HeapSort Efficiency

Question

For heap (array based) sort, we need to start at index 1, ignoring the 0th index. If I want to make a static function like

public static void heapSort(int[] array){ } 

The user shouldn't care about leaving the 0th index empty. And I don't want to allocate a new array (only to start from the 1st index). What would be the correct way to heap sort in this case?

class Heap {

    private static int[] array;
    private static int heap_size;

    private static int leftChild(int node) {
        return (node * 2 <= heap_size) ? node * 2 : -1;
    }

    private static int rightChild(int node) {
        return (node * 2 + 1 <= heap_size) ? node * 2 + 1 : -1;
    }

    private static void constructHeap() {
        for (int i = heap_size / 2; i > 0; --i) {
            max_heapify(i);
        }
    }

    private static void max_heapify(int node) {
        int consider;
        if (leftChild(node) == rightChild(node)) {  //Missing nodes (both return -1)
            return;
        } else if (leftChild(node) == -1) {         //left node missing, consider the right one
            consider = rightChild(node);
        } else if (rightChild(node) == -1) {        //right node missing, consider the left one
            consider = leftChild(node);
        } else {                                    //both nodes present, evalute which one to consider
            consider = array[leftChild(node)] >= array[rightChild(node)] ? leftChild(node) : rightChild(node);
        }

        if (array[node] < array[consider]) {
            int temp = array[node];
            array[node] = array[consider];
            array[consider] = temp;
            max_heapify(consider);
        }
    }

    private static int extractMax() {
        if (heap_size == 0) {
            System.err.println("Error: Heap is empty!");
            return -1;
        }
        int maxValue = array[1];
        int temp = array[1];
        array[1] = array[heap_size];
        array[heap_size] = temp;
        heap_size--;
        return maxValue;
    }

    public static void heapSort(int[] array_input) {

        //array to sort
        array = array_input;
        /*
         max_heap size = array.length-1 (-1 because of the 0th index that we are NOT going to consider)
         The user should not have to care about leaving the 0th index empty.
         But we can't use index 0 due to the rightChild() and leftChild() calculations for
         indexes.
         */
        heap_size = array.length - 1;
        constructHeap();

        for (int i = array.length - 1; i > 0; --i) {
            array[i] = extractMax();
            max_heapify(1);
        }
    }

    public static void main(String[] args) {
        int[] array = {0, 7, 5, 99, 3, 2, 1, 22, 33, 42, 1, 332, 1};
        heapSort(array);
        for (int i = 1; i < array.length; ++i) {
            System.out.print(array[i] + " ");
        }
    }
}

Answer 1

What would be the correct way to heap sort in this case?

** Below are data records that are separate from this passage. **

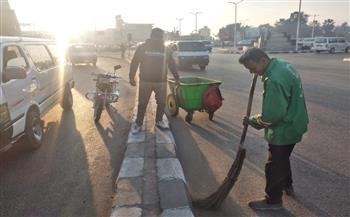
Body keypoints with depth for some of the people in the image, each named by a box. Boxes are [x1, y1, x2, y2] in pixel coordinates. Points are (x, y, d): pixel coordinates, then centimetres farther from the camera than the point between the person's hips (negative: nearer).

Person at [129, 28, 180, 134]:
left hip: (161, 81, 3)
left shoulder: (166, 50, 6)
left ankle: (159, 121, 27)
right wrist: (131, 77, -3)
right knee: (142, 103, 2)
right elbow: (134, 63, 1)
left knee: (162, 102, 8)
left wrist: (177, 78, 10)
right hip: (145, 81, -2)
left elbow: (172, 65, 12)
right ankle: (138, 123, 14)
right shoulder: (142, 48, -2)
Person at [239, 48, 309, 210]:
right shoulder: (282, 64, 0)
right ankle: (287, 185, 49)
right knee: (283, 158, 28)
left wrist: (251, 121, -15)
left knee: (274, 165, 7)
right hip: (293, 124, 10)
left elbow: (270, 117, -31)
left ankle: (273, 200, 26)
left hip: (284, 130, -10)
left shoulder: (274, 81, -32)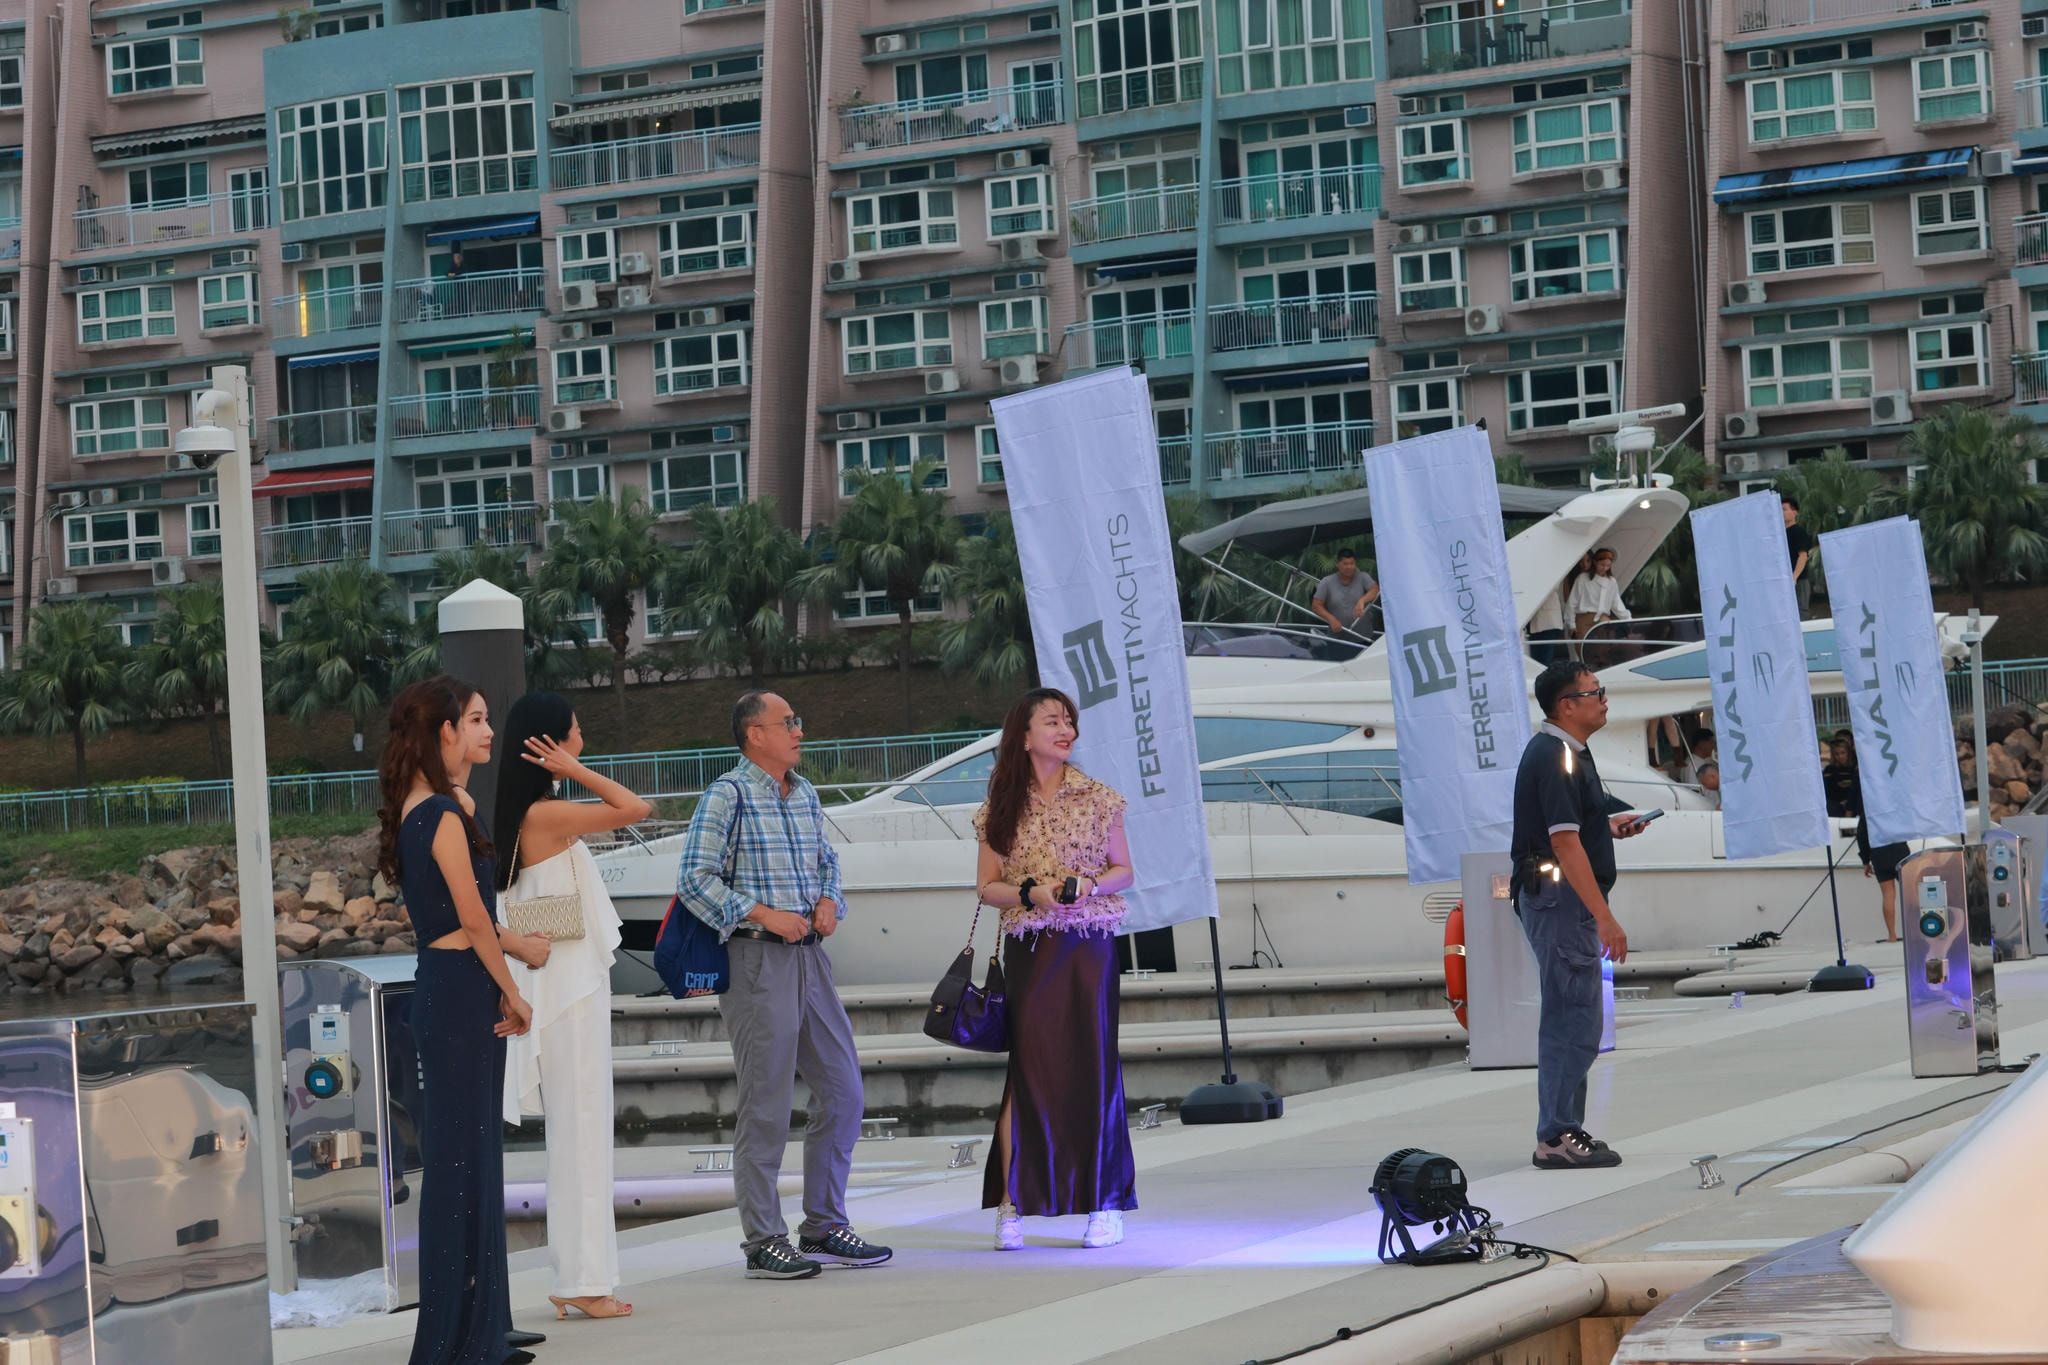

Change the methods computing indexes:

private static int leftChild(int node) {
    return (node * 2 + 1 <= heap_size) ? node * 2 + 1: -1;
}

private static int rightChild(int node) {
    return (node * 2 + 2 <= heap_size) ? node * 2 + 2 : -1;
}

That's all what's needed.

---

Changing one invalid index (too big) into another one (-1) feels rather hacky. Not doing this and using

private static boolean isValid(int node) {
    return node < heap_size;
}

would be better.

---

I hate static variables and you should too. Replace

private static int[] array;
private static int heap_size;

by arguments. Actually, drop heap_size, as array.length does the job. If you don't want to pass it around, create an object HeapSort. Internally, you would do

new HeapSort(array).sort();

but you can make the constuctor private and expose a static method instead.